Stored data
▽
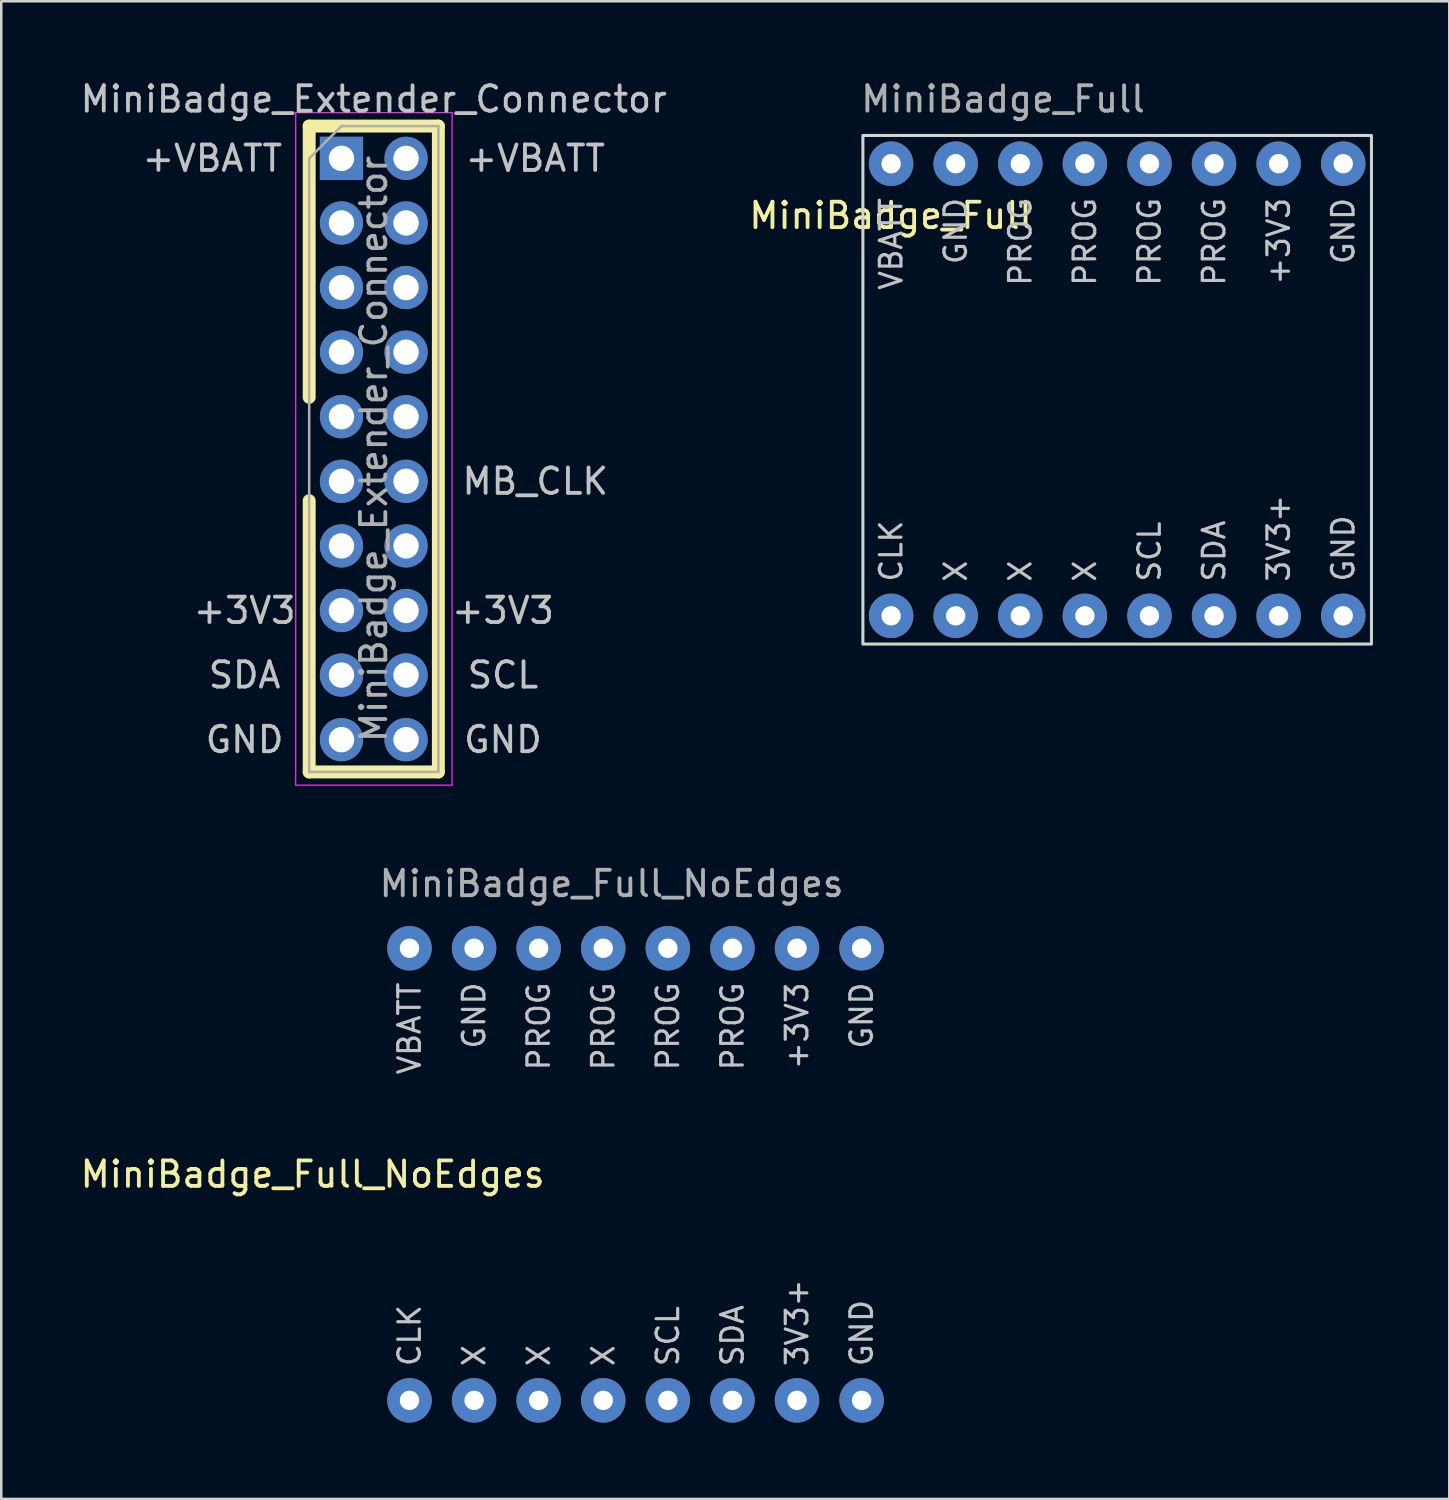
<source format=kicad_pcb>
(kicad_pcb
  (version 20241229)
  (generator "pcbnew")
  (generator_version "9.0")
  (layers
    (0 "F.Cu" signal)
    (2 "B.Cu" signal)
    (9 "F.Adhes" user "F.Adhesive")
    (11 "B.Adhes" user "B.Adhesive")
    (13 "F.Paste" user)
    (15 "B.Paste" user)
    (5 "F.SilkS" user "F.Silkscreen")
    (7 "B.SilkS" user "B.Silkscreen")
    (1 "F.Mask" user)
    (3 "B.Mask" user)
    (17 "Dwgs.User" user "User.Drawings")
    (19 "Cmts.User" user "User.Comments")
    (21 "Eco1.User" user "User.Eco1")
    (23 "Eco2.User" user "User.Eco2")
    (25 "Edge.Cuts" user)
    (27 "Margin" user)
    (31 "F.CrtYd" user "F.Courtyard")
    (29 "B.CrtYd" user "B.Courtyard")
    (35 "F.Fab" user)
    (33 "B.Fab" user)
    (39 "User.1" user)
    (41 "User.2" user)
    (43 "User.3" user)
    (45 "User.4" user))
  (footprint "MiniBadge_Full_NoEdges"
    (layer "F.Cu")
    (at 11.784 32.971)
    (property "Reference" "MiniBadge_Full_NoEdges" (at -2.54 10.16 0) (unlocked yes) (layer "F.SilkS") (effects (font (size 1 1) (thickness 0.15))))
    (attr through_hole)
    (fp_text user "X" (at 8.89 17.78 90) (unlocked yes) (layer "Dwgs.User") (effects (font (size 0.85 0.85) (thickness 0.125)) (justify left)))
    (fp_text user "X" (at 6.35 17.78 90) (unlocked yes) (layer "Dwgs.User") (effects (font (size 0.85 0.85) (thickness 0.125)) (justify left)))
    (fp_text user "PROG" (at 6.35 2.54 90) (unlocked yes) (layer "Dwgs.User") (effects (font (size 0.85 0.85) (thickness 0.125)) (justify right)))
    (fp_text user "GND" (at 19.05 17.78 90) (unlocked yes) (layer "Dwgs.User") (effects (font (size 0.85 0.85) (thickness 0.125)) (justify left)))
    (fp_text user "GND" (at 3.81 2.54 90) (unlocked yes) (layer "Dwgs.User") (effects (font (size 0.85 0.85) (thickness 0.125)) (justify right)))
    (fp_text user "PROG" (at 11.43 2.54 90) (unlocked yes) (layer "Dwgs.User") (effects (font (size 0.85 0.85) (thickness 0.125)) (justify right)))
    (fp_text user "CLK" (at 1.27 17.78 90) (unlocked yes) (layer "Dwgs.User") (effects (font (size 0.85 0.85) (thickness 0.125)) (justify left)))
    (fp_text user "PROG" (at 13.97 2.54 90) (unlocked yes) (layer "Dwgs.User") (effects (font (size 0.85 0.85) (thickness 0.125)) (justify right)))
    (fp_text user "3V3+" (at 16.51 17.78 90) (unlocked yes) (layer "Dwgs.User") (effects (font (size 0.85 0.85) (thickness 0.125)) (justify left)))
    (fp_text user "VBATT" (at 1.27 2.54 90) (unlocked yes) (layer "Dwgs.User") (effects (font (size 0.85 0.85) (thickness 0.125)) (justify right)))
    (fp_text user "PROG" (at 8.89 2.54 90) (unlocked yes) (layer "Dwgs.User") (effects (font (size 0.85 0.85) (thickness 0.125)) (justify right)))
    (fp_text user "GND" (at 19.05 2.54 90) (unlocked yes) (layer "Dwgs.User") (effects (font (size 0.85 0.85) (thickness 0.125)) (justify right)))
    (fp_text user "SDA" (at 13.97 17.78 90) (unlocked yes) (layer "Dwgs.User") (effects (font (size 0.85 0.85) (thickness 0.125)) (justify left)))
    (fp_text user "X" (at 3.81 17.78 90) (unlocked yes) (layer "Dwgs.User") (effects (font (size 0.85 0.85) (thickness 0.125)) (justify left)))
    (fp_text user "+3V3" (at 16.51 2.54 90) (unlocked yes) (layer "Dwgs.User") (effects (font (size 0.85 0.85) (thickness 0.125)) (justify right)))
    (fp_text user "SCL" (at 11.43 17.78 90) (unlocked yes) (layer "Dwgs.User") (effects (font (size 0.85 0.85) (thickness 0.125)) (justify left)))
    (fp_text user "${REFERENCE}" (at 0 -1.27 0) (unlocked yes) (layer "F.Fab") (effects (font (size 1 1) (thickness 0.15)) (justify left)))
    (pad "1" thru_hole circle (at 1.27 1.27) (size 1.75 1.75) (drill 0.762) (layers "*.Cu" "*.Mask"))
    (pad "2" thru_hole circle (at 3.81 1.27) (size 1.75 1.75) (drill 0.762) (layers "*.Cu" "*.Mask"))
    (pad "3" thru_hole circle (at 6.35 1.27) (size 1.75 1.75) (drill 0.762) (layers "*.Cu" "*.Mask"))
    (pad "4" thru_hole circle (at 8.89 1.27) (size 1.75 1.75) (drill 0.762) (layers "*.Cu" "*.Mask"))
    (pad "5" thru_hole circle (at 11.43 1.27) (size 1.75 1.75) (drill 0.762) (layers "*.Cu" "*.Mask"))
    (pad "6" thru_hole circle (at 13.97 1.27) (size 1.75 1.75) (drill 0.762) (layers "*.Cu" "*.Mask"))
    (pad "7" thru_hole circle (at 16.51 1.27) (size 1.75 1.75) (drill 0.762) (layers "*.Cu" "*.Mask"))
    (pad "8" thru_hole circle (at 19.05 1.27) (size 1.75 1.75) (drill 0.762) (layers "*.Cu" "*.Mask"))
    (pad "9" thru_hole circle (at 1.27 19.05) (size 1.75 1.75) (drill 0.762) (layers "*.Cu" "*.Mask"))
    (pad "10" thru_hole circle (at 3.81 19.05) (size 1.75 1.75) (drill 0.762) (layers "*.Cu" "*.Mask"))
    (pad "11" thru_hole circle (at 6.35 19.05) (size 1.75 1.75) (drill 0.762) (layers "*.Cu" "*.Mask"))
    (pad "12" thru_hole circle (at 8.89 19.05) (size 1.75 1.75) (drill 0.762) (layers "*.Cu" "*.Mask"))
    (pad "13" thru_hole circle (at 11.43 19.05) (size 1.75 1.75) (drill 0.762) (layers "*.Cu" "*.Mask"))
    (pad "14" thru_hole circle (at 13.97 19.05) (size 1.75 1.75) (drill 0.762) (layers "*.Cu" "*.Mask"))
    (pad "15" thru_hole circle (at 16.51 19.05) (size 1.75 1.75) (drill 0.762) (layers "*.Cu" "*.Mask"))
    (pad "16" thru_hole circle (at 19.05 19.05) (size 1.75 1.75) (drill 0.762) (layers "*.Cu" "*.Mask")))
  (footprint "MiniBadge_Full"
    (layer "F.Cu")
    (at 30.724 2.118)
    (property "Reference" "MiniBadge_Full" (at 1.27 3.31 0) (unlocked yes) (layer "F.SilkS") (effects (font (size 1 1) (thickness 0.15))))
    (attr through_hole)
    (fp_rect (start 20.16 20.16) (end 0.16 0.16) (stroke (width 0.12) (type solid)) (fill no) (layer "Edge.Cuts"))
    (fp_rect (start 20.16 20.16) (end 0.16 0.16) (stroke (width 0.12) (type solid)) (fill no) (layer "Margin"))
    (fp_text user "GND" (at 3.81 2.54 90) (unlocked yes) (layer "Dwgs.User") (effects (font (size 0.85 0.85) (thickness 0.125)) (justify right)))
    (fp_text user "SDA" (at 13.97 17.78 90) (unlocked yes) (layer "Dwgs.User") (effects (font (size 0.85 0.85) (thickness 0.125)) (justify left)))
    (fp_text user "GND" (at 19.05 2.54 90) (unlocked yes) (layer "Dwgs.User") (effects (font (size 0.85 0.85) (thickness 0.125)) (justify right)))
    (fp_text user "X" (at 3.81 17.78 90) (unlocked yes) (layer "Dwgs.User") (effects (font (size 0.85 0.85) (thickness 0.125)) (justify left)))
    (fp_text user "GND" (at 19.05 17.78 90) (unlocked yes) (layer "Dwgs.User") (effects (font (size 0.85 0.85) (thickness 0.125)) (justify left)))
    (fp_text user "X" (at 8.89 17.78 90) (unlocked yes) (layer "Dwgs.User") (effects (font (size 0.85 0.85) (thickness 0.125)) (justify left)))
    (fp_text user "PROG" (at 6.35 2.54 90) (unlocked yes) (layer "Dwgs.User") (effects (font (size 0.85 0.85) (thickness 0.125)) (justify right)))
    (fp_text user "PROG" (at 11.43 2.54 90) (unlocked yes) (layer "Dwgs.User") (effects (font (size 0.85 0.85) (thickness 0.125)) (justify right)))
    (fp_text user "VBATT" (at 1.27 2.54 90) (unlocked yes) (layer "Dwgs.User") (effects (font (size 0.85 0.85) (thickness 0.125)) (justify right)))
    (fp_text user "CLK" (at 1.27 17.78 90) (unlocked yes) (layer "Dwgs.User") (effects (font (size 0.85 0.85) (thickness 0.125)) (justify left)))
    (fp_text user "SCL" (at 11.43 17.78 90) (unlocked yes) (layer "Dwgs.User") (effects (font (size 0.85 0.85) (thickness 0.125)) (justify left)))
    (fp_text user "+3V3" (at 16.51 2.54 90) (unlocked yes) (layer "Dwgs.User") (effects (font (size 0.85 0.85) (thickness 0.125)) (justify right)))
    (fp_text user "X" (at 6.35 17.78 90) (unlocked yes) (layer "Dwgs.User") (effects (font (size 0.85 0.85) (thickness 0.125)) (justify left)))
    (fp_text user "PROG" (at 8.89 2.54 90) (unlocked yes) (layer "Dwgs.User") (effects (font (size 0.85 0.85) (thickness 0.125)) (justify right)))
    (fp_text user "PROG" (at 13.97 2.54 90) (unlocked yes) (layer "Dwgs.User") (effects (font (size 0.85 0.85) (thickness 0.125)) (justify right)))
    (fp_text user "3V3+" (at 16.51 17.78 90) (unlocked yes) (layer "Dwgs.User") (effects (font (size 0.85 0.85) (thickness 0.125)) (justify left)))
    (fp_text user "${REFERENCE}" (at 0 -1.27 0) (unlocked yes) (layer "F.Fab") (effects (font (size 1 1) (thickness 0.15)) (justify left)))
    (pad "1" thru_hole circle (at 1.27 1.27) (size 1.75 1.75) (drill 0.762) (layers "*.Cu" "*.Mask"))
    (pad "2" thru_hole circle (at 3.81 1.27) (size 1.75 1.75) (drill 0.762) (layers "*.Cu" "*.Mask"))
    (pad "3" thru_hole circle (at 6.35 1.27) (size 1.75 1.75) (drill 0.762) (layers "*.Cu" "*.Mask"))
    (pad "4" thru_hole circle (at 8.89 1.27) (size 1.75 1.75) (drill 0.762) (layers "*.Cu" "*.Mask"))
    (pad "5" thru_hole circle (at 11.43 1.27) (size 1.75 1.75) (drill 0.762) (layers "*.Cu" "*.Mask"))
    (pad "6" thru_hole circle (at 13.97 1.27) (size 1.75 1.75) (drill 0.762) (layers "*.Cu" "*.Mask"))
    (pad "7" thru_hole circle (at 16.51 1.27) (size 1.75 1.75) (drill 0.762) (layers "*.Cu" "*.Mask"))
    (pad "8" thru_hole circle (at 19.05 1.27) (size 1.75 1.75) (drill 0.762) (layers "*.Cu" "*.Mask"))
    (pad "9" thru_hole circle (at 1.27 19.05) (size 1.75 1.75) (drill 0.762) (layers "*.Cu" "*.Mask"))
    (pad "10" thru_hole circle (at 3.81 19.05) (size 1.75 1.75) (drill 0.762) (layers "*.Cu" "*.Mask"))
    (pad "11" thru_hole circle (at 6.35 19.05) (size 1.75 1.75) (drill 0.762) (layers "*.Cu" "*.Mask"))
    (pad "12" thru_hole circle (at 8.89 19.05) (size 1.75 1.75) (drill 0.762) (layers "*.Cu" "*.Mask"))
    (pad "13" thru_hole circle (at 11.43 19.05) (size 1.75 1.75) (drill 0.762) (layers "*.Cu" "*.Mask"))
    (pad "14" thru_hole circle (at 13.97 19.05) (size 1.75 1.75) (drill 0.762) (layers "*.Cu" "*.Mask"))
    (pad "15" thru_hole circle (at 16.51 19.05) (size 1.75 1.75) (drill 0.762) (layers "*.Cu" "*.Mask"))
    (pad "16" thru_hole circle (at 19.05 19.05) (size 1.75 1.75) (drill 0.762) (layers "*.Cu" "*.Mask")))
  (footprint "MiniBadge_Extender_Connector"
    (layer "F.Cu")
    (at 9.109 1.908)
    (property "Reference" "MiniBadge_Extender_Connector" (at 2.54 -1.06 0) (layer "Dwgs.User") (effects (font (size 1 1) (thickness 0.15))))
    (attr through_hole)
    (fp_line (start 0 0) (end 0 10.668) (stroke (width 0.508) (type solid)) (layer "F.SilkS"))
    (fp_line (start 0 25.4) (end 0 14.732) (stroke (width 0.508) (type solid)) (layer "F.SilkS"))
    (fp_line (start 5.08 0) (end 0 0) (stroke (width 0.508) (type solid)) (layer "F.SilkS"))
    (fp_line (start 5.08 0) (end 5.08 25.4) (stroke (width 0.508) (type solid)) (layer "F.SilkS"))
    (fp_line (start 5.08 25.4) (end 0 25.4) (stroke (width 0.508) (type solid)) (layer "F.SilkS"))
    (fp_line (start -0.53 -0.53) (end -0.53 25.92) (stroke (width 0.05) (type solid)) (layer "F.CrtYd"))
    (fp_line (start -0.53 25.92) (end 5.62 25.92) (stroke (width 0.05) (type solid)) (layer "F.CrtYd"))
    (fp_line (start 5.62 -0.53) (end -0.53 -0.53) (stroke (width 0.05) (type solid)) (layer "F.CrtYd"))
    (fp_line (start 5.62 25.92) (end 5.62 -0.53) (stroke (width 0.05) (type solid)) (layer "F.CrtYd"))
    (fp_line (start 0 1.27) (end 1.27 0) (stroke (width 0.1) (type solid)) (layer "F.Fab"))
    (fp_line (start 0 25.4) (end 0 1.27) (stroke (width 0.1) (type solid)) (layer "F.Fab"))
    (fp_line (start 1.27 0) (end 5.08 0) (stroke (width 0.1) (type solid)) (layer "F.Fab"))
    (fp_line (start 5.08 0) (end 5.08 25.4) (stroke (width 0.1) (type solid)) (layer "F.Fab"))
    (fp_line (start 5.08 25.4) (end 0 25.4) (stroke (width 0.1) (type solid)) (layer "F.Fab"))
    (fp_text user "+VBATT" (at 8.89 1.27 0) (layer "Dwgs.User") (effects (font (size 1 1) (thickness 0.15))))
    (fp_text user "+3V3" (at -2.54 19.05 0) (layer "Dwgs.User") (effects (font (size 1 1) (thickness 0.15))))
    (fp_text user "GND" (at -2.54 24.13 0) (layer "Dwgs.User") (effects (font (size 1 1) (thickness 0.15))))
    (fp_text user "SCL" (at 7.62 21.59 0) (layer "Dwgs.User") (effects (font (size 1 1) (thickness 0.15))))
    (fp_text user "+3V3" (at 7.62 19.05 0) (layer "Dwgs.User") (effects (font (size 1 1) (thickness 0.15))))
    (fp_text user "+VBATT" (at -3.81 1.27 0) (layer "Dwgs.User") (effects (font (size 1 1) (thickness 0.15))))
    (fp_text user "GND" (at 7.62 24.13 0) (layer "Dwgs.User") (effects (font (size 1 1) (thickness 0.15))))
    (fp_text user "MB_CLK" (at 8.89 13.97 0) (layer "Dwgs.User") (effects (font (size 1 1) (thickness 0.15))))
    (fp_text user "SDA" (at -2.54 21.59 0) (layer "Dwgs.User") (effects (font (size 1 1) (thickness 0.15))))
    (fp_text user "${REFERENCE}" (at 2.54 12.7 270) (layer "F.Fab") (effects (font (size 1 1) (thickness 0.15))))
    (pad "1" thru_hole rect (at 1.27 1.27) (size 1.7 1.7) (drill 1) (layers "*.Cu" "*.Mask"))
    (pad "2" thru_hole oval (at 3.81 1.27) (size 1.7 1.7) (drill 1) (layers "*.Cu" "*.Mask"))
    (pad "3" thru_hole oval (at 1.27 3.81) (size 1.7 1.7) (drill 1) (layers "*.Cu" "*.Mask"))
    (pad "4" thru_hole oval (at 3.81 3.81) (size 1.7 1.7) (drill 1) (layers "*.Cu" "*.Mask"))
    (pad "5" thru_hole oval (at 1.27 6.35) (size 1.7 1.7) (drill 1) (layers "*.Cu" "*.Mask"))
    (pad "6" thru_hole oval (at 3.81 6.35) (size 1.7 1.7) (drill 1) (layers "*.Cu" "*.Mask"))
    (pad "7" thru_hole oval (at 1.27 8.89) (size 1.7 1.7) (drill 1) (layers "*.Cu" "*.Mask"))
    (pad "8" thru_hole oval (at 3.81 8.89) (size 1.7 1.7) (drill 1) (layers "*.Cu" "*.Mask"))
    (pad "9" thru_hole oval (at 1.27 11.43) (size 1.7 1.7) (drill 1) (layers "*.Cu" "*.Mask"))
    (pad "10" thru_hole oval (at 3.81 11.43) (size 1.7 1.7) (drill 1) (layers "*.Cu" "*.Mask"))
    (pad "11" thru_hole oval (at 1.27 13.97) (size 1.7 1.7) (drill 1) (layers "*.Cu" "*.Mask"))
    (pad "12" thru_hole oval (at 3.81 13.97) (size 1.7 1.7) (drill 1) (layers "*.Cu" "*.Mask"))
    (pad "13" thru_hole oval (at 1.27 16.51) (size 1.7 1.7) (drill 1) (layers "*.Cu" "*.Mask"))
    (pad "14" thru_hole oval (at 3.81 16.51) (size 1.7 1.7) (drill 1) (layers "*.Cu" "*.Mask"))
    (pad "15" thru_hole oval (at 1.27 19.05) (size 1.7 1.7) (drill 1) (layers "*.Cu" "*.Mask"))
    (pad "16" thru_hole oval (at 3.81 19.05) (size 1.7 1.7) (drill 1) (layers "*.Cu" "*.Mask"))
    (pad "17" thru_hole oval (at 1.27 21.59) (size 1.7 1.7) (drill 1) (layers "*.Cu" "*.Mask"))
    (pad "18" thru_hole oval (at 3.81 21.59) (size 1.7 1.7) (drill 1) (layers "*.Cu" "*.Mask"))
    (pad "19" thru_hole oval (at 1.27 24.13) (size 1.7 1.7) (drill 1) (layers "*.Cu" "*.Mask"))
    (pad "20" thru_hole oval (at 3.81 24.13) (size 1.7 1.7) (drill 1) (layers "*.Cu" "*.Mask")))
  (gr_rect
    (start -3 -3)
    (end 53.944 55.897)
    (stroke (width 0.1) (type default))
    (fill no)
    (layer "Edge.Cuts")))
</source>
△
Work to complete: Looking at the records above, return exactly the lines from the line with "(at 3.81 16.51)" to the line with "(at 3.81 21.59)", both ends included.

Exercise result:
    (pad "14" thru_hole oval (at 3.81 16.51) (size 1.7 1.7) (drill 1) (layers "*.Cu" "*.Mask"))
    (pad "15" thru_hole oval (at 1.27 19.05) (size 1.7 1.7) (drill 1) (layers "*.Cu" "*.Mask"))
    (pad "16" thru_hole oval (at 3.81 19.05) (size 1.7 1.7) (drill 1) (layers "*.Cu" "*.Mask"))
    (pad "17" thru_hole oval (at 1.27 21.59) (size 1.7 1.7) (drill 1) (layers "*.Cu" "*.Mask"))
    (pad "18" thru_hole oval (at 3.81 21.59) (size 1.7 1.7) (drill 1) (layers "*.Cu" "*.Mask"))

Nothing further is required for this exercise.